BILL CLEMENT: The county seat was decided a long time before I was born and I don't really know an awful lot about that,
but Whitefield was a bustling little city at one time and so was Tamaha. Matter of fact, Tamaha was bigger than Stigler at
one time. They had several gins there, cotton gins and had a barge that went across the river and all the people on the other
side of the river brought their cotton to these gins. There were several stores there, post office. It was a pretty good
sized settlement.
PAUSE IN TAPE
Stigler was named after a man named Stigler and he had a son. Can't remember his father's initials, but his name was
Bill Stigler and he served several terms in Congress. When I was just a kid I swept his office out once a week, for 10 cents
a week. He died, I don't remember what year, but he didn't live to be an old man. I think he was in his fifties. But that's
how Stigler got its name.
HEATHER GEE: What were some of the wages like?

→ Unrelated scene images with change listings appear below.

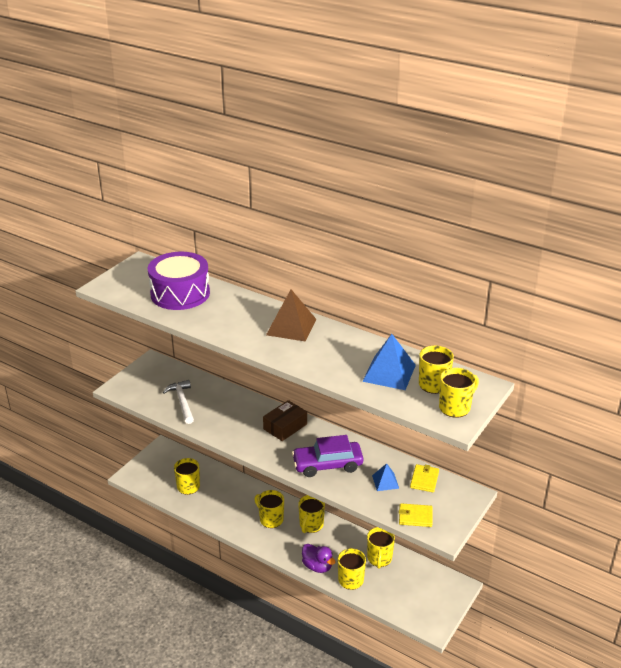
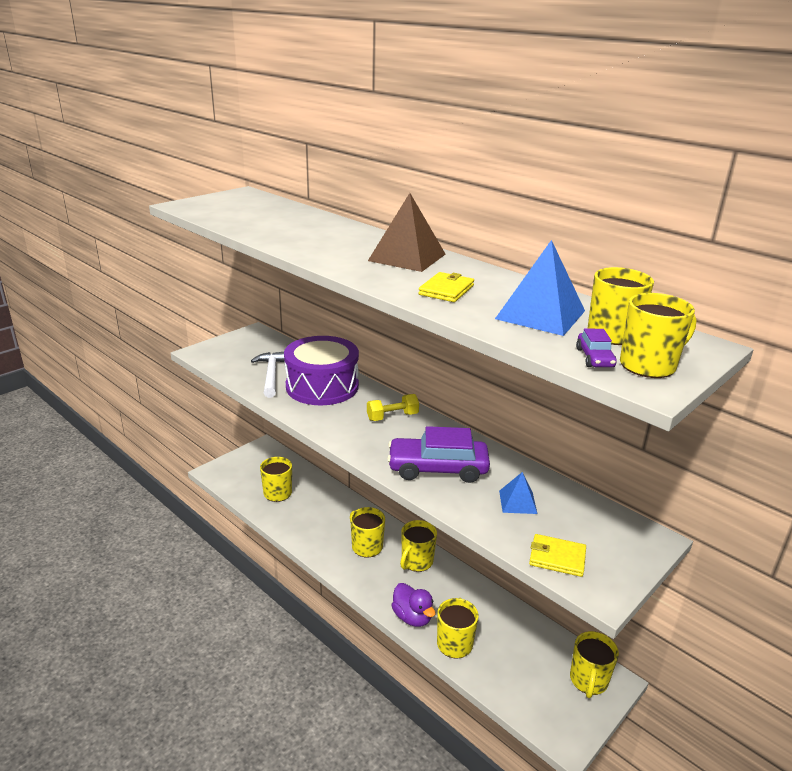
camera: 10 degrees right, 5 degrees down
(180, 293) = (275, 218): purple drum -> purple drum (322, 386)
(285, 426) = (392, 417): brown box -> yellow dumbbell
(379, 558) = (500, 621): yellow mug -> yellow mug (588, 681)
(424, 479) = (577, 508): yellow wallet -> yellow wallet (446, 290)
(425, 406) = (594, 358): none -> purple car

BILL CLEMENT: Most men worked for a dollar a day in town, and on farms most of them worked for fifty cents a day and
their noon meal. They worked from sunup till sundown. Of course, fifty cents then would go where ten dollars nearly would
go now. Until the early thirties when President Roosevelt was elected and started the WPA-Work Progress Administration-where
they hired people out of a job for so many days a month and they paid them $23.10 a month. Seems like it was 12 or 14 days
a month. I worked in the store then and I cashed the checks. That went on until the war in 1941 they declared. The Depression
had improved some, but times were still hard. Of course when war was declared people went to work and wages increased. I
went to California a year before the war and worked in a defense plant. There I made $25 a week starting out. Wages increased
rapidly after that.
HEATHER GEE: Did you stay in California all during the war?
BILL CLEMENT: No, I came home a month before war was declared and joined the Navy. I spent 3 years and 8 months in the
Navy as an aviation motor mechanic.
HEATHER GEE: Did you get to go a lot of places?
BILL CLEMENT: No, the only place out of the U. S. was the Hawaiian Islands. I worked on B-24 Bombers. I was there when
the war ended. I went to two schools in Chicago when I first joined the Navy, then I went into a squadron as a mechanic.
I wasn't on flight crew, I did fly some, but not in combat. I got out of the Navy in October, 1945.
HEATHER GEE: When did you get married?
BILL CLEMENT: Wed in 1939, a year before the war started.
HEATHER GEE: Did your wife stay here or go with you?
BILL CLEMENT: She was with me some of the time. In California she wasn't with me except weekends when I was in Chicago.
I was up there a year going to school.
PAUSE IN TAPE
I started work for the Dept. of Wildlife in 1952 and worked 29 years. Our job mainly was to enforce the game laws and
when I started to work our salary was $200 a month, pretty good for that time. We drove our own car, they paid for our mileage.
We worked--we didn't have any set hours, just when we needed to work. Sometimes I worked 8 hours a day and sometimes I might
work 24 hours straight. One of our main jobs was checking for fishing licenses and hunting licenses and for people who poached
game. One of the main problems we had was deer poaching at night with spotlights. We would sit all night in one spot watching
roads, a field or a mountain for a spotlight. And of course if we saw them we'd go try to catch them. There's a lot of interesting
things about being a game ranger. I met a lot of people and got to know a lot of people, local and all over the state. It
was really an enjoyable job. I got to hunt and fish about any time I wanted to. We tried to help people, always got lots
of questions about where to hunt or where to fish and we tried to give people information where they could be successful in
their attempt to take game. But after 29 years I decided I had been at it long enough so I retired. And I'm still hunting
and fishing, but I don't catch people anymore!
(This concludes the interview of Bill Clement by Heather Gee.)